Oysa ki çayır ve meralar, hayvanlara gereken yemi sağlamanın yanında diğer birçok yönlerden de önemlidir. Günümüzde doğadaki çeşitlilik tehlike altında olduğundan, her geçen gün bazı canlı türleri bir daha geri dönmemek üzere yok olmaktadır. Binlerce yıldan beri doğal otlatma alanları sayısız bitki ve hayvan türüne yaşama yeri  sağlamaktadır.Çayır ve meralarda bulunan bitki ve hayvan türleri bu alanların biyolojik değerini arttırmakta, üzerinde ve içinde yaşadıkları toprağın oluşmasına, gelişmesine, olgunlaşmasına katkıda bulunmaktadırlar. Bu şekilde topraklar çayır mera kültürü sayesinde korunmakta, birçok canlı türü için daha elverişli bir yaşama ortamı haline gelmektedir. Çayır meralar bir yandan bitki besin maddelerinin kaynağını teşkil ederek, diğer yandan da erozyon kontrolü ve toprak ıslahında, hatta ekim nöbetinde rol oynayarak toprak verimliliğini arttırırlar. Çayır mera bitki örtüsünü oluşturan bitki türleri çok sayıda olmalarının yanında, değişik özelliklere sahip olduklarından toprak ıslahında oldukça önemlidir.

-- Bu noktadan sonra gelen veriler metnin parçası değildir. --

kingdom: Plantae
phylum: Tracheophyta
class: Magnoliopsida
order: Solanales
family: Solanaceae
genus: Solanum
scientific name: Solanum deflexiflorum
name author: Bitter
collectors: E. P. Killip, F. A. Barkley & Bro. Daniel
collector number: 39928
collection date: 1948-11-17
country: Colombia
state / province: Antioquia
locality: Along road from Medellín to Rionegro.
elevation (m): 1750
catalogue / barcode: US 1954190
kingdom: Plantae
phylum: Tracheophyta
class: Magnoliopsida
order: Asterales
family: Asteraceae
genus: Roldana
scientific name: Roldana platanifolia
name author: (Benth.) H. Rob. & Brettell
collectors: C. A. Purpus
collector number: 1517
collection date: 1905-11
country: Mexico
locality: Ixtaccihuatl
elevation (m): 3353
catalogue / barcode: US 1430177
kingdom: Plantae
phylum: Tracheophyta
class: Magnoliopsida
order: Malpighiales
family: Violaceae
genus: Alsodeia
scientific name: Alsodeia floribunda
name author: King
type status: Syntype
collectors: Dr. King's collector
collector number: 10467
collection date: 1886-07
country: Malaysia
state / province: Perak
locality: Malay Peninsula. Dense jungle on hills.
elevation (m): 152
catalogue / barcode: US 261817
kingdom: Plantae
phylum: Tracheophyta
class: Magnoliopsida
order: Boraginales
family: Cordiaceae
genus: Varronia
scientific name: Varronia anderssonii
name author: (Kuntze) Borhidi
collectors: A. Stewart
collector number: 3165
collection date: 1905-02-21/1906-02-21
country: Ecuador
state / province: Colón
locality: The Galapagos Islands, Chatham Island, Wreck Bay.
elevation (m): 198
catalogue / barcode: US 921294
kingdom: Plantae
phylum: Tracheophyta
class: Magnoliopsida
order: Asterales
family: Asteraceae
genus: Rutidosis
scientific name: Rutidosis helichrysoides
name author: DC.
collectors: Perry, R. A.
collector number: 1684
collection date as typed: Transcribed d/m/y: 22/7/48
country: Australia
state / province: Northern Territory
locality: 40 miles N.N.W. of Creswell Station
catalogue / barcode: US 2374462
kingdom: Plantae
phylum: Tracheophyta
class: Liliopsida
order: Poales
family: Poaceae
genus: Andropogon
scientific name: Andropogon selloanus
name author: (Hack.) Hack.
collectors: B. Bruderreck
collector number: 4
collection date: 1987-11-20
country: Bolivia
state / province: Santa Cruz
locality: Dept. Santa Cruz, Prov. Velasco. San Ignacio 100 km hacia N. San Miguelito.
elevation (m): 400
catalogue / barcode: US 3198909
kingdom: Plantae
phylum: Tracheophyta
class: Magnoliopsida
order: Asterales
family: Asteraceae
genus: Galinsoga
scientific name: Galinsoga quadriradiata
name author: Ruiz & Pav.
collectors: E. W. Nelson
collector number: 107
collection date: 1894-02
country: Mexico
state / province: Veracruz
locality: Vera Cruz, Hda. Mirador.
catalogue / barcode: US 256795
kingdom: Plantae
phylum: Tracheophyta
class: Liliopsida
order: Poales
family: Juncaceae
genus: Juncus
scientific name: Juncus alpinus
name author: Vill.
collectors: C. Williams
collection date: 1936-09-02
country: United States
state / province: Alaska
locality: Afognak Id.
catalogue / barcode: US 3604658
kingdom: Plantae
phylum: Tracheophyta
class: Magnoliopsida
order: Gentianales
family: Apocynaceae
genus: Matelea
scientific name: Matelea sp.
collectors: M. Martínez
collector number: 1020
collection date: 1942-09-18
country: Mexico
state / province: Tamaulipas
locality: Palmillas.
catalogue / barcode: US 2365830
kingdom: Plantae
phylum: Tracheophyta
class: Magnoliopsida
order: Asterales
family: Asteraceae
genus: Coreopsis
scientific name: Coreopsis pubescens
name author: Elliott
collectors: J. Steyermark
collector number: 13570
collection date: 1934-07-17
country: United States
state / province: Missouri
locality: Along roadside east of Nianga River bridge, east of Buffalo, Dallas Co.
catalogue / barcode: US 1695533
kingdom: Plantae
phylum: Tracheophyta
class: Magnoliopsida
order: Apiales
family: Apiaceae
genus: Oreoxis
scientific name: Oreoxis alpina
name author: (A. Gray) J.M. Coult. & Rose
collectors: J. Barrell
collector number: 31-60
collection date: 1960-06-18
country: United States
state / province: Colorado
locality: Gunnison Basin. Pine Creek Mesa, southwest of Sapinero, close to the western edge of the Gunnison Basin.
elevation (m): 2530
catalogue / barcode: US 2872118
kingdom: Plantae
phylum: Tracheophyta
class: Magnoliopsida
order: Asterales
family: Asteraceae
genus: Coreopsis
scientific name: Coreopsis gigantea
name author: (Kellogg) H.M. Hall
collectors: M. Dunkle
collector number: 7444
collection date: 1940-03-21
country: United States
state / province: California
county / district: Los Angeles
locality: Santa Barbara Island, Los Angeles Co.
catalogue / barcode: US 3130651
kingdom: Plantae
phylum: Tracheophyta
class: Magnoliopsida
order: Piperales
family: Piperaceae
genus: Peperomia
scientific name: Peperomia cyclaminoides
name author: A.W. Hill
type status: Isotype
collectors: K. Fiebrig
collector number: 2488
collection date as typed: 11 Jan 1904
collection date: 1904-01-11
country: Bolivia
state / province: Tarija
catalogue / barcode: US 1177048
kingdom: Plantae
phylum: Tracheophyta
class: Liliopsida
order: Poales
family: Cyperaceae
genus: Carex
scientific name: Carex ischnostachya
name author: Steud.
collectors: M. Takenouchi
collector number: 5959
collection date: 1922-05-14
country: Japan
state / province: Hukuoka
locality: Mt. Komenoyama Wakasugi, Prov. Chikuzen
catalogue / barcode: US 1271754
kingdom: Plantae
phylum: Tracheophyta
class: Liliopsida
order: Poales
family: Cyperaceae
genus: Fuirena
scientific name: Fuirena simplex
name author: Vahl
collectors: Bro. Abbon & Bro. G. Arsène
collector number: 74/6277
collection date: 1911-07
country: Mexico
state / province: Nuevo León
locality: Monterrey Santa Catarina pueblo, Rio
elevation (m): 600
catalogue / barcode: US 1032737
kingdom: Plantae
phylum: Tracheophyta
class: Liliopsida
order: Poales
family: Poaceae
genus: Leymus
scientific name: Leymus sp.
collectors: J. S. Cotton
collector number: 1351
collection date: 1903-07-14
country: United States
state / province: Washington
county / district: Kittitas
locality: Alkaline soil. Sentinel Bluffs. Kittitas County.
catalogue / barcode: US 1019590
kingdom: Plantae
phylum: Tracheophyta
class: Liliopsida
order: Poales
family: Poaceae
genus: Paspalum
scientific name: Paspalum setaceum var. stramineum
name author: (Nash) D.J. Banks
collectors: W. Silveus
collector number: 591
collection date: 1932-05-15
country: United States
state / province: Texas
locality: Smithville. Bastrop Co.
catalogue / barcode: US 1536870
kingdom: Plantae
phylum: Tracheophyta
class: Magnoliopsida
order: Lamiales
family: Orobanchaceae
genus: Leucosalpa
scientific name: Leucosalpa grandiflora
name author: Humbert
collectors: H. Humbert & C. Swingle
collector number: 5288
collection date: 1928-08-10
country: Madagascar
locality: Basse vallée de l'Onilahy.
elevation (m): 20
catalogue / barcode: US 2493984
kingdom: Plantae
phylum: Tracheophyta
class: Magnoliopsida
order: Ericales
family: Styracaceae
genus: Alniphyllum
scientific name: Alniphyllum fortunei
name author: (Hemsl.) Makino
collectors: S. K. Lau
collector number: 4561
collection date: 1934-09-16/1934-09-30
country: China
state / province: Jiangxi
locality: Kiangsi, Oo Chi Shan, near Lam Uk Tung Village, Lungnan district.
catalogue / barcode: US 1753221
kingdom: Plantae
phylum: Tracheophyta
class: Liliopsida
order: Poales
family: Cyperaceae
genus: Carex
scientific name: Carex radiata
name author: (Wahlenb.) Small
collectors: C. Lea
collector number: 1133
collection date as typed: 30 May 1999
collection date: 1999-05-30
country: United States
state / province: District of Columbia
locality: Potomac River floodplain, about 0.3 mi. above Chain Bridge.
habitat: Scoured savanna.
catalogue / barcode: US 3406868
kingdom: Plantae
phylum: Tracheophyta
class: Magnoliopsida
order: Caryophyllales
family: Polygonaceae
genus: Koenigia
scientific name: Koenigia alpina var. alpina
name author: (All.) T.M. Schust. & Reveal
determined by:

Çayır ve mera alanları doğal bir ekosistem olarak sayısız bitki ve hayvan için yaşam ortamıdırlar. Günümüzde bu alanların doğal hayata sağladıkları katkının daha iyi anlaşılması ile özellikle gelişmiş ülkelerde çayır ve meralara özel bir değer verilemeye başlanmıştır. Binlerce bitki ve hayvan türünün bu alanlarda besin ve yaşama ortamı bularak hayatlarını devam ettirmesi ile  ekosistem kendi döngüsünü sürdürmektedir. Böyle bir ekosistemin sağlıklı olarak devam ettirilmesi modern insanın birçok ihtiyacını da karşılamaktadır. Buraları, şehir hayatından sıkılan insana, doğa ile baş başa olabileceği rekreasyonel amaçlı alanlar olarak ta öne çıkmakta ayrıca kontrollü koşullarda avcılık imkanı vermektedir.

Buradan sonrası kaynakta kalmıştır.